В свой кабинет на Морской Гарденин возвращается к двум часам пополудни — когда петербургский день, еще час назад казавшийся безнадежным, уже начинает сдавать позиции сумеркам, и в окнах зажигаются первые тусклые огни, похожие на желтые зрачки больного зверя. Он поднимается по лестнице медленно, перехватывая перила влажной ладонью; ступени скрипят под ним, и каждый шаг отдается в груди глухим, пульсирующим толчком. В коридоре пахнет махоркой, кислыми щами и сыростью — тем особенным запахом полицейского участка, который въедается в одежду и не выветривается даже после стирки. Городовые, стоящие у дверей, отдают честь вяло, без усердия — они привыкли видеть его бледное лицо и дрожащие руки и давно перестали удивляться. Один из них, молодой, с рыжими усами, шепчет другому что-то, и Гарденин ловит краем уха слово «чахоточный», но не оборачивается. Он уже давно научился не слышать того, что говорят за спиной.

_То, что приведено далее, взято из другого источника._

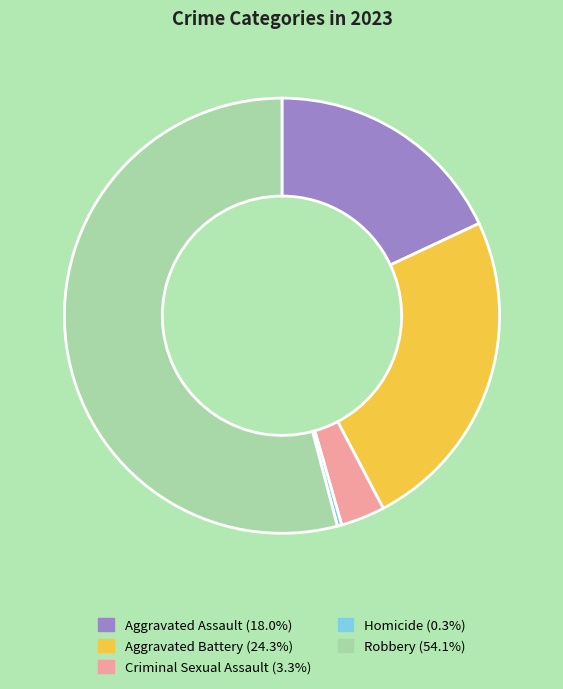

Which category accounts for the majority?

Robbery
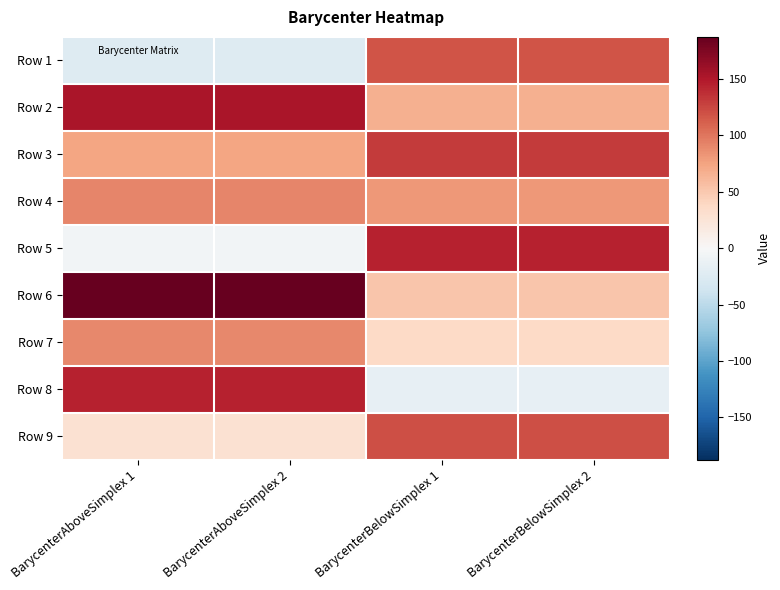

Reading left to right, list all the values displayed in this chart.

Row 1: BarycenterAboveSimplex 1=-23.9	BarycenterAboveSimplex 2=-23.9	BarycenterBelowSimplex 1=118.6	BarycenterBelowSimplex 2=118.6
Row 2: BarycenterAboveSimplex 1=152.7	BarycenterAboveSimplex 2=152.7	BarycenterBelowSimplex 1=66.7	BarycenterBelowSimplex 2=66.7
Row 3: BarycenterAboveSimplex 1=74.5	BarycenterAboveSimplex 2=74.5	BarycenterBelowSimplex 1=130.8	BarycenterBelowSimplex 2=130.8
Row 4: BarycenterAboveSimplex 1=92.1	BarycenterAboveSimplex 2=92.1	BarycenterBelowSimplex 1=80.8	BarycenterBelowSimplex 2=80.8
Row 5: BarycenterAboveSimplex 1=-5.3	BarycenterAboveSimplex 2=-5.3	BarycenterBelowSimplex 1=144.8	BarycenterBelowSimplex 2=144.8
Row 6: BarycenterAboveSimplex 1=187.4	BarycenterAboveSimplex 2=187.4	BarycenterBelowSimplex 1=51.5	BarycenterBelowSimplex 2=51.5
Row 7: BarycenterAboveSimplex 1=89.9	BarycenterAboveSimplex 2=89.9	BarycenterBelowSimplex 1=36.9	BarycenterBelowSimplex 2=36.9
Row 8: BarycenterAboveSimplex 1=143.7	BarycenterAboveSimplex 2=143.7	BarycenterBelowSimplex 1=-15.0	BarycenterBelowSimplex 2=-15.0
Row 9: BarycenterAboveSimplex 1=28.7	BarycenterAboveSimplex 2=28.7	BarycenterBelowSimplex 1=121.2	BarycenterBelowSimplex 2=121.2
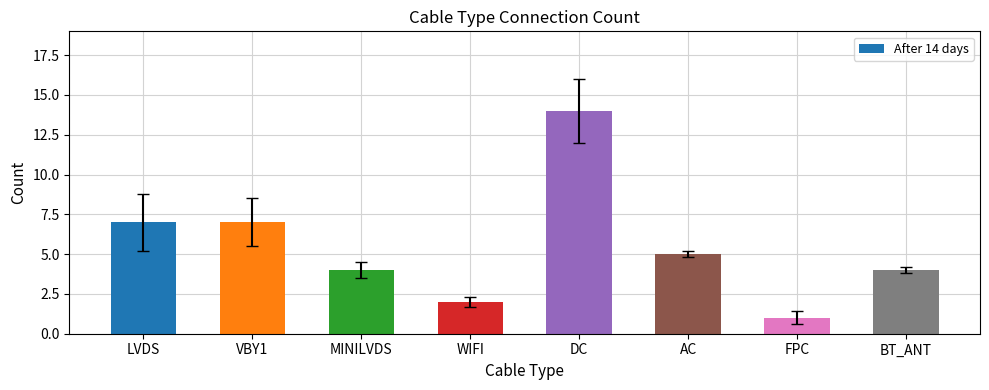

Reading left to right, what are all the values shown in this chart?

LVDS=7	VBY1=7	MINILVDS=4	WIFI=2	DC=14	AC=5	FPC=1	BT_ANT=4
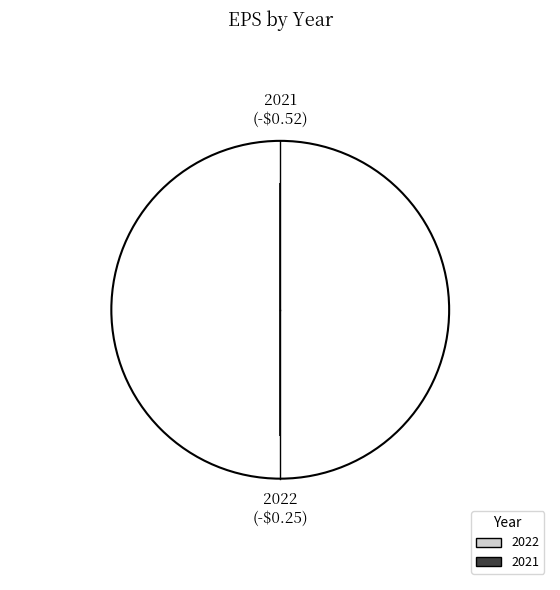

What percentage is NOT represented by 2022?

50.0%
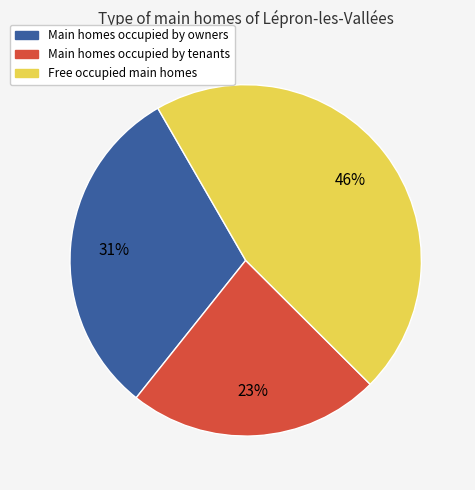

Is there a majority slice in this chart?

No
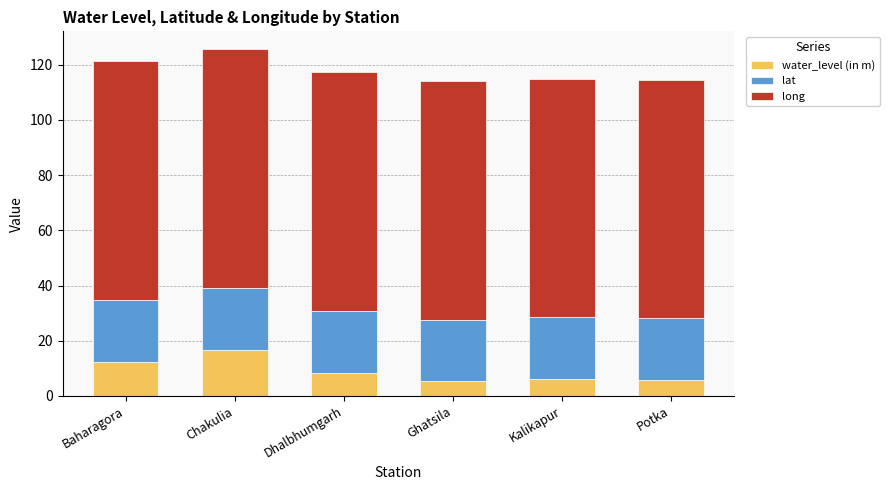

What is the total value across all series at Baharagora?

121.5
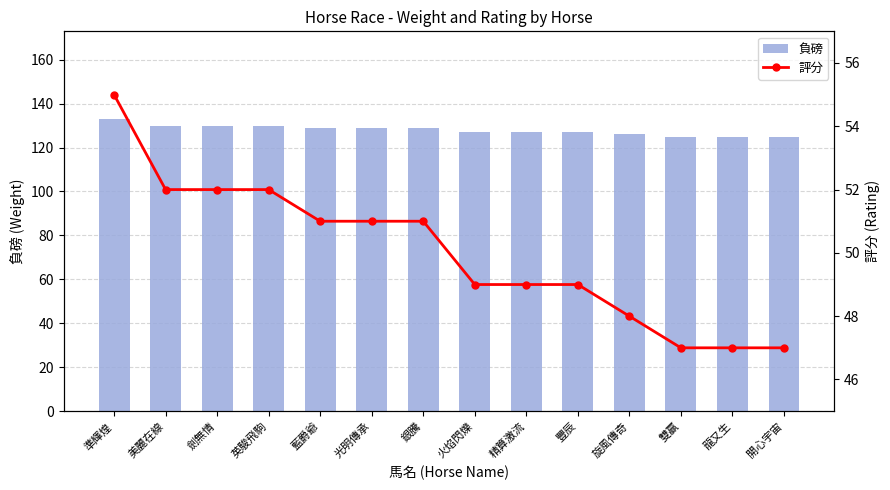

What is the approximate value of 負磅 at 開心宇宙?

125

Он толкает дверь своего кабинета — и замирает на пороге. В кресле, продавленном до такой степени, что спинка его приняла форму его собственной спины, сидит полковник Осипов, начальник сыскной полиции. Человек с красным, обветренным лицом, заплывшими глазами навыкате и руками, которые привыкли не только подписывать бумаги, но и сжимать горло провинившимся подчиненным. Осипов развалился в кресле с той наглой, хозяйственной бесцеремонностью, какую позволяют себе только начальники с многолетним стажем и безнаказанностью. Он держит в одной руке рапорт Гарденина, а в другой — граненый стакан с мутной жидкостью, от которой по кабинету распространяется смесь запахов лука, водки и квашеной капусты. Полковник даже не поднимает глаз, когда Гарденин переступает порог; он продолжает водить пальцем по строчкам, шевеля губами, как ученик, разбирающий сложный текст.

— Что за чушь ты принес? — рявкает Осипов, наконец отрывая взгляд от бумаг, и голос его гремит в маленьком кабинете, заставляя вздрагивать стекла в шкафу. Он не здоровается, не спрашивает о самочувствии, не предлагает присесть — он атакует сразу, с места, как привык атаковать всех, кто переступает порог его кабинета, независимо от чина и заслуг. — Ты что, серьезно считаешь, что профессор Сомов — убийца? Или ты думаешь, он сошел с ума и надо отправить его в Кащенко на обследование? Это же не дело, Гарденин! Это истерика! Это бред, который не имеет никакого отношения к уголовному розыску!